Programmable Extreme Pseudomagnetic Fields in Graphene by a Uniaxial Stretch

Many of the properties of graphene are tied to its lattice structure, allowing for tuning of charge carrier dynamics through mechanical strain. The graphene electromechanical coupling yields very large pseudomagnetic fields for small strain fields, up to hundreds of Tesla, which offer new scientific opportunities unattainable with ordinary laboratory magnets. Significant challenges exist in investigation of pseudomagnetic fields, limited by the nonplanar graphene geometries in existing demonstrations and the lack of a viable approach to controlling the distribution and intensity of the pseudomagnetic field. Here we reveal a facile and effective mechanism to achieve programmable extreme pseudomagnetic fields with uniform distributions in a planar graphene sheet over a large area by a simple uniaxial stretch. We achieve this by patterning the planar graphene geometry and graphene-based heterostructures with a shape function to engineer a desired strain gradient. Our method is geometrical, opening up new fertile opportunities of strain engineering of electronic properties of 2D materials in general.

Figure 1

Producing uniform pseudomagnetic fields in a planar shaped graphene strip under a uniaxial stretch. (a) Schematic showing a graphene nanoribbon of varying width under a uniaxial stretch producing a pseudomagnetic field, $B_{\mathrm{ps}}$. The red circle denotes cyclotron orbits in the field giving rise to pseudo-Landau levels in (h). (b)–(d) Contour plots of the resulting strain components in the graphene, ${\epsilon }_{xx}$, ${\epsilon }_{yy}$, and ${\epsilon }_{xy}$, respectively, under a 5% uniaxial stretch. (e) Resulting pseudomagnetic fields in the graphene nanoribbon shown in (a) under a uniaxial stretch of 5%, 10%, and 15%, respectively. (f) Intensity of the pseudomagnetic field as the function of location along the centerline of the graphene ribbon for various applied uniaxial stretches. (g) Intensity of the pseudomagnetic field is shown to be linearly proportional to the applied uniaxial stretch and inversely proportional to the length of the graphene ribbon $L$. (h) Local density of states of unstrained graphene and graphene with a constant strain gradient determined by density functional theory calculations. $N=0$ and $N=\pm 1$, $\pm 2$, $\pm 3$ Landau levels, corresponding to cyclotron motion in a magnetic field are seen to emerge in the strained graphene, demonstrating a uniform pseudomagnetic field.
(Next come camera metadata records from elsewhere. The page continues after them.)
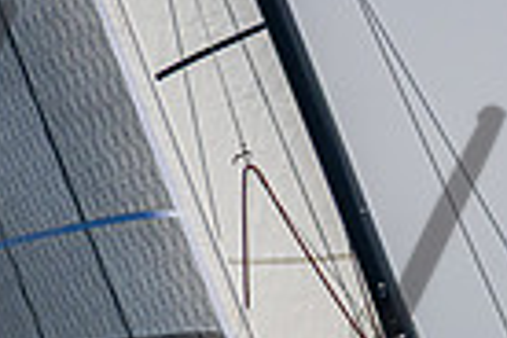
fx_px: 32727
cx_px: 619
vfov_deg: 0.6
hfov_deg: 0.9
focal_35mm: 2324
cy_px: 419
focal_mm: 400
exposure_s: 1/2500
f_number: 8
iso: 400
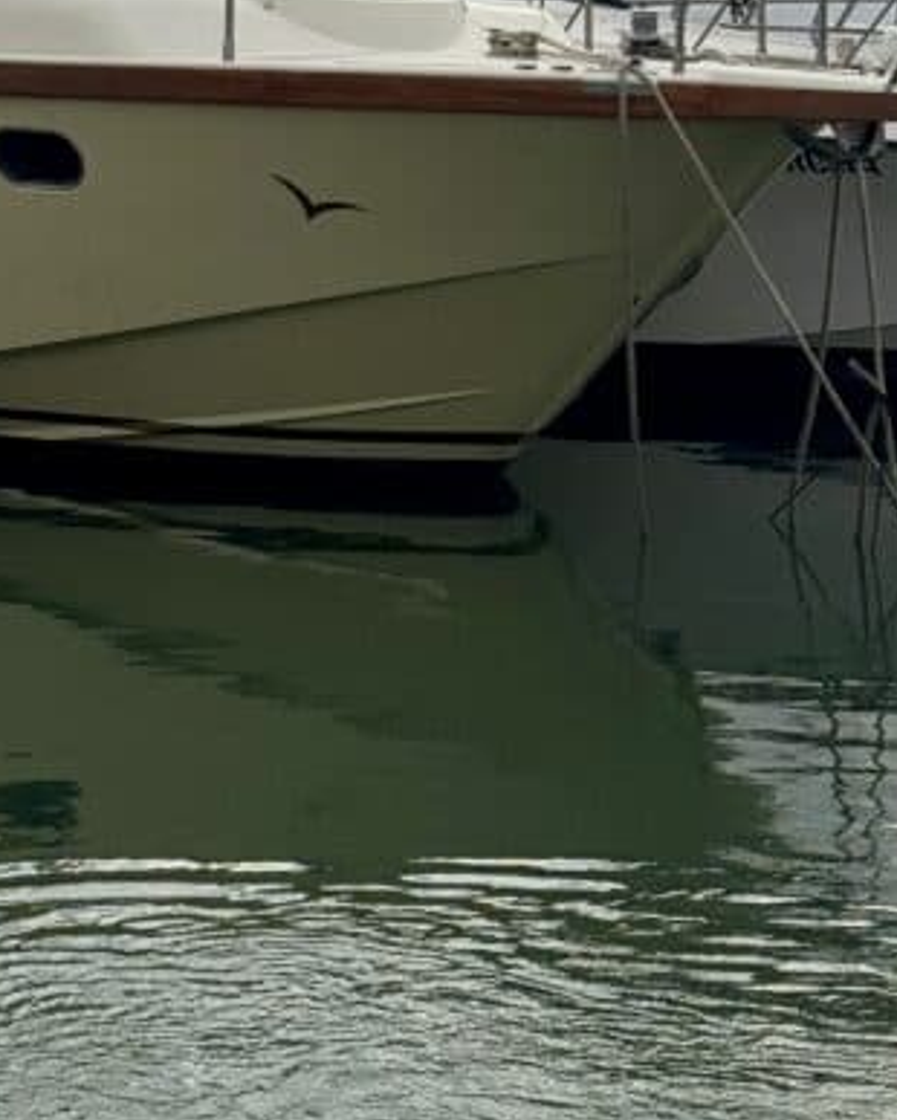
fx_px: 4112
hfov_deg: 12.2
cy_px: -162
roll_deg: -0.8
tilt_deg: +3.0
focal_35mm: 124
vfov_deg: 15.1
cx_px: -107
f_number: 1.78
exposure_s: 1/7937
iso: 64
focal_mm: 6.76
The wiggles in the results for the unstrained case result from finite size effects in the calculations. See Supplemental Material for further discussion [37].

Figure 2

Producing uniform pseudomagnetic fields in planar graphene-based heterostructures under a uniaxial stretch. (a) Schematic showing a 2D heterostructure consisting of graphene and graphane (or h-BN) bonded to a center piece of graphene under a uniaxial stretch. (b) Left: Intensity of the resulting pseudomagnetic field in the graphene domain of a graphene-graphane and a graphene–h-BN heterostructure, respectively, under a 15% uniaxial stretch. Here the top-bottom width ratio of the graphene domain is $f_r=0.5$. Right: Contour plot of the resulting pseudomagnetic field in the graphene-graphane heterostructure. (c) Left: Intensity of the resulting pseudomagnetic field in the graphene domain of a graphene-graphane and a graphene–h-BN heterostructure, respectively, under a 15% uniaxial stretch. Here the top-bottom width ratio of the graphene domain is $f_r=0$. Right: Contour plot of the resulting pseudomagnetic field in the graphene-graphane heterostructure.